By Sean Pitts
The first two major towns since the formation of White Pine County had passed their prime. Hamilton, the original County Seat saw its population plummet from 24,000 to less than 500. Ward, the second boom town had suffered a similar fate. While never reaching the size or stature of Hamilton, it had also experienced a dramatic loss of population when the silver ore had paid out. County residents recognized Hamilton’s continued decline was inevitable and looked to the town of Ward as the new County Seat but it boomed and died before necessary arrangement could be made. A fire destroyed the town and any hopes of a viable home for County government.
Like other towns, the timing was perfect. Had the ore lasted, Ward would have become the County Seat, but the silver was not abundant. After three good years of production, the mines closed, its population dropped, and residents were looking for the next bonanza. County government would continue to reside in Hamilton, despite its dwindling population.
A new hope emerged with the discovery of gold in Cherry Creek. Soldiers had been sent to protect the Pony Express Route and the Overland Stage in 1861 and were garrisoned at Schellbourne. During their off hours, they prospected the surrounding area eventually discovering gold in 1863. The initial discovery was not promising. Employees of the Egan Mining Company joined the soldiers of the Second Calvary of California Volunteers to further explore the area. Production continued for nearly a decade before a mining district was organized in November of 1872. Even then, the best producing ore lay undiscovered until 1880.

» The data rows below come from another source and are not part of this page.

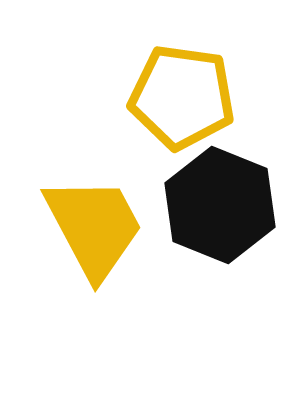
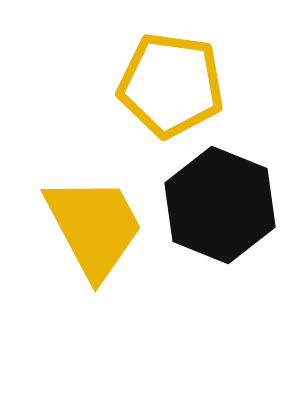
yellow pentagon: moved 11 px left, 12 px up
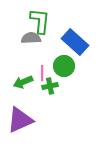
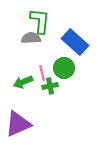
green circle: moved 2 px down
pink line: rotated 14 degrees counterclockwise
purple triangle: moved 2 px left, 4 px down
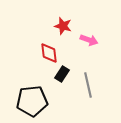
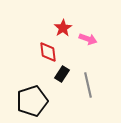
red star: moved 2 px down; rotated 24 degrees clockwise
pink arrow: moved 1 px left, 1 px up
red diamond: moved 1 px left, 1 px up
black pentagon: rotated 12 degrees counterclockwise
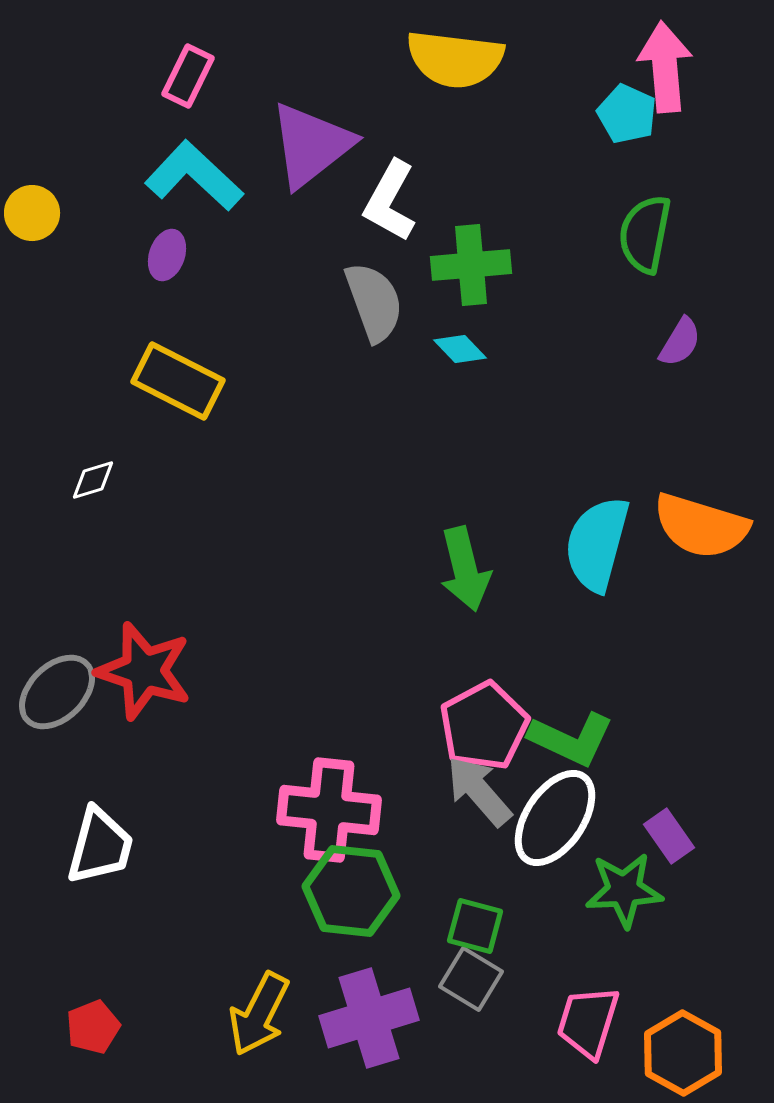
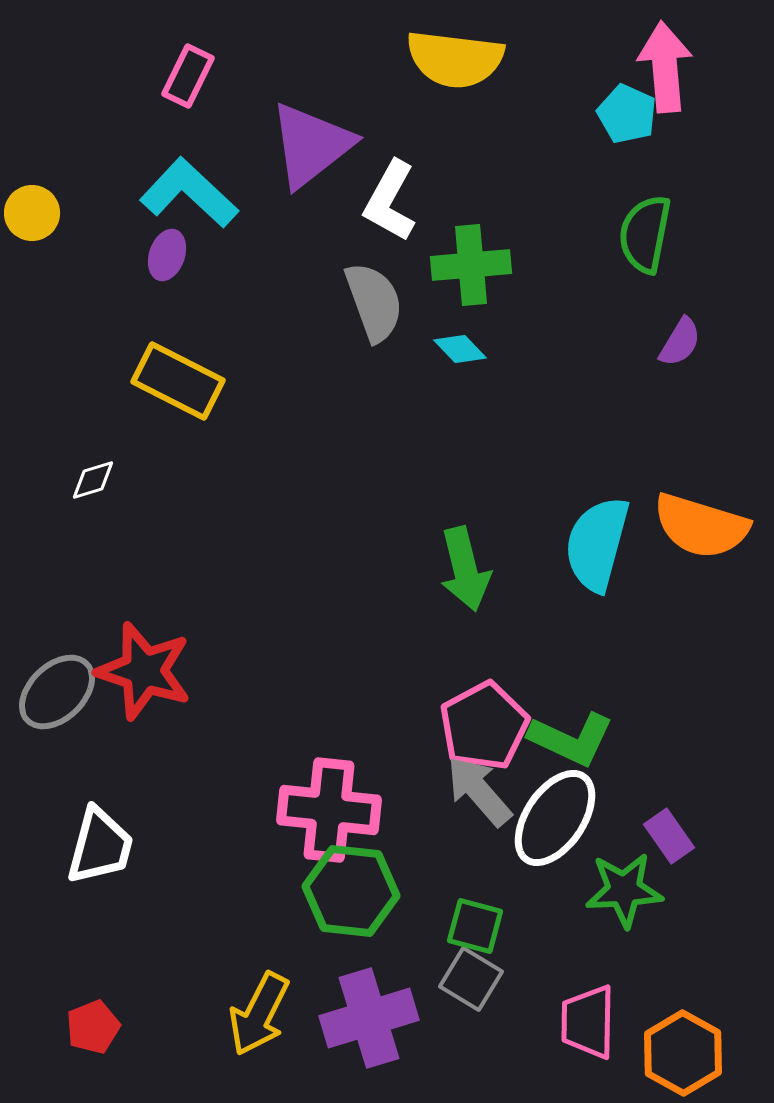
cyan L-shape: moved 5 px left, 17 px down
pink trapezoid: rotated 16 degrees counterclockwise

Three newly discovered mines opened the canyons around causing Cherry Creek to become the next boom town. Although the town was laid out in 1873, the population remained low. By 1880, the Star, Exchequer, and the Teacup mine averaged production of a million dollars each. It was enough to lure residents from other towns. The population of the Cherry Creek climbed to over 1500 people.
The usual amenities were constructed. A school, church, and Wells Fargo Office opened in 1879. Fraternal organizations such as the Moose Lodge and the Grand Army of the Republic Post for Civil War Veterans was opened in the same year. The Williamson dance hall became famous for the extravagant dances that attracted residents from all around the county.
During its brief boom, Cherry Creek boasted the fastest horse racing track in the State. The flat and sunbaked Steptoe Valley contributed to the right conditions for horse racing. Horse owners would bring their fastest steeds to race on the mile long track, complete with grandstands. Betting the ponies was a popular past time with races nearly every week.
By 1882 Cherry Creek was the largest town in White Pine County with the largest production of ore. Residents felt the time was right to get the county seat moved to the new boom town. They petitioned the County Commissioners who placed the issue up for a vote of County residents. The vote failed because the last remaining residents of Hamilton did not want to move a distance of nearly one hundred miles.
History would show this was a fortunate failure. One year after the vote in 1883, a fire ravaged through the town of Cherry Creek, destroying most of the buildings. The town would never fully recover.